Workshop and Event Calendar for Day of Absence and Day of Presence 2014
Beginning the Discussion: Spring Events prior to Day of Absence and Day of Presence
I am Troy Davis: The Human Impact of the Death Penalty
Wednesday, April 9, Recital Hall, TESC COM Bldg, from 3:00-4:30pm, overflow with live streaming in Sem II, C1105
The intimate story of an ordinary man caught up in an inexorable tragedy. From his childhood in racially charged Savannah; to the confused events that led to the 1989 murder of a police officer; to Davis’s sudden arrest, conviction, and two-decade fight to prove his innocence; the story takes us inside a broken legal system where life and death hangs in the balance. It is also an inspiring testament to the unbreakable bond of family, to the resilience of love, and to how even when you reach the end of justice, voices from across the world will rise together in chorus and proclaim, “I am Troy Davis,” I stand with you.
Anti-Racism for Organizers: A workshop
From A.O.R.T.A Collective (Anti-Oppression and Resource Training Alliance) and FORRJ
Tuesday, April 15, 1-4pm, CAB 301
Whether you are an experienced organizer or are new to organizing, if you want to strengthen your anti-racism framework in the work you do, this workshop is for you.

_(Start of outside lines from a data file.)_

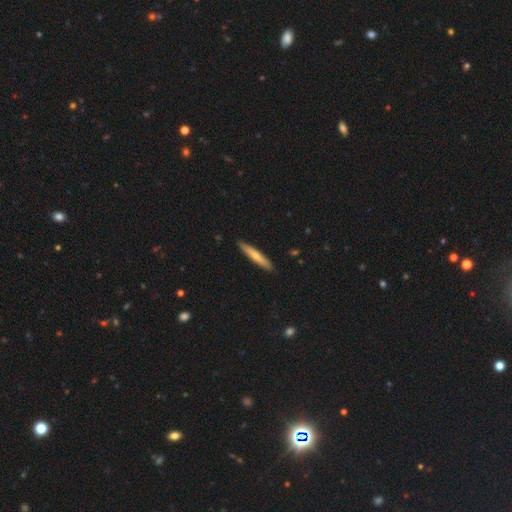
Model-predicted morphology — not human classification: A smooth galaxy with no disk features (61%) that is cigar-shaped (92%). Merging: none (90%).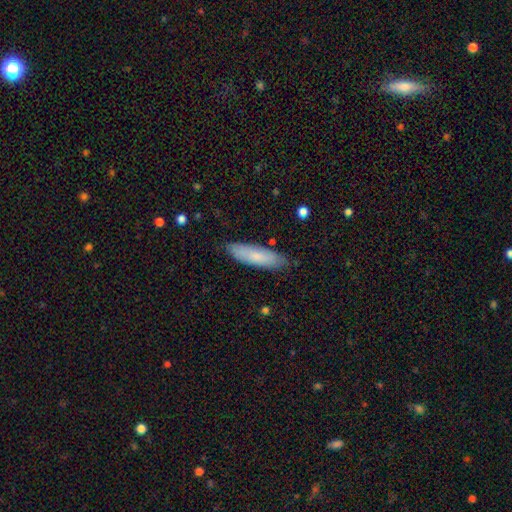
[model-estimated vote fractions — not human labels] Smooth or featured? Predicted: smooth (p=0.76). How rounded? Predicted: cigar-shaped (p=0.63). Merging? Predicted: none (p=0.84).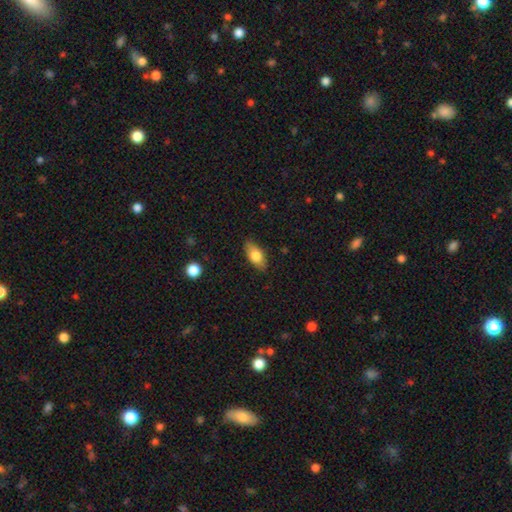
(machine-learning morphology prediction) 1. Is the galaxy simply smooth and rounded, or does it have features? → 75% smooth, 18% featured or disk, 7% star or artifact.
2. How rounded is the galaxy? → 87% in between, 8% cigar-shaped, 5% round.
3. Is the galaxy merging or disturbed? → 83% none, 13% minor disturbance, 3% major disturbance, 1% merger.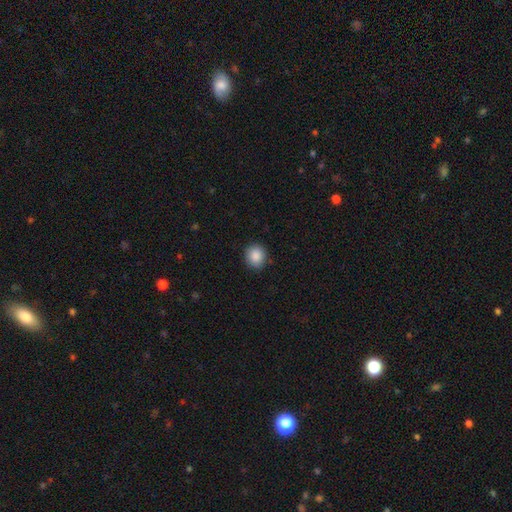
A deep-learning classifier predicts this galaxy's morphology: A smooth galaxy with no disk features (88%) that is round (82%).

Vote fractions:
- Smooth or featured? smooth: 88% / star or artifact: 8% / featured or disk: 4%
- How rounded? round: 82% / in between: 17% / cigar-shaped: 1%
- Merging? none: 87% / minor disturbance: 10% / major disturbance: 2% / merger: 1%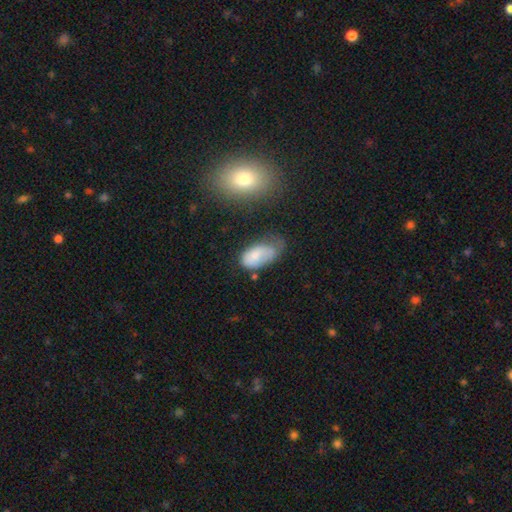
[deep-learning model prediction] Overall: smooth (69%). How rounded: in between (92%). Merging: minor disturbance (36%; major disturbance 31%).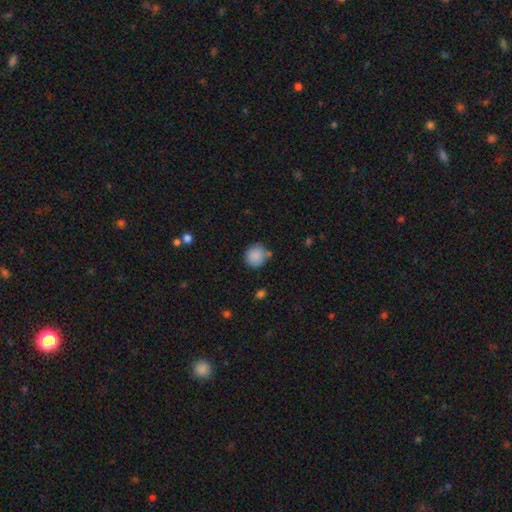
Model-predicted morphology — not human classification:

In this interactive workshop, we will deconstruct the ways that systemic white supremacy, racism, and settler colonialism impact our work as organizers with non-profits, collectives, cooperatives, schools (particularly with seminar here at Evergreen), and communities. Together we will share (and learn) tactics, concepts, skills, and language to push us further and unite our struggles for racial justice.
Cracking The Codes: Film and discussion
Thursday, April 17, 6-8:30pm, Sem II, B1105
With FORRJ (For Racial Justice) and guest facilitators
Join us for a film and community conversation that explores the system of racial inequality and why it matters. The film includes moving personal accounts from 23 leaders who illuminate the issues around racial disparities, and how important it is to deepen the dialogue around race in America.
Be the Change: Using Compassionate Listening & Interactive learning to build Global Citizens
Monday, April 21, 3-5pm, A1107
The Compassionate Listening practice offers listening as a healing process and develops a capacity to feel compassion for the ‘other’, to see ourselves in the ‘other’, and to see the ‘other’ in ourselves. Using community problem-solving, participants (called spect-actors) rehearse situations in order to build communication skills and explore alternative behaviors within situations of institutional oppression.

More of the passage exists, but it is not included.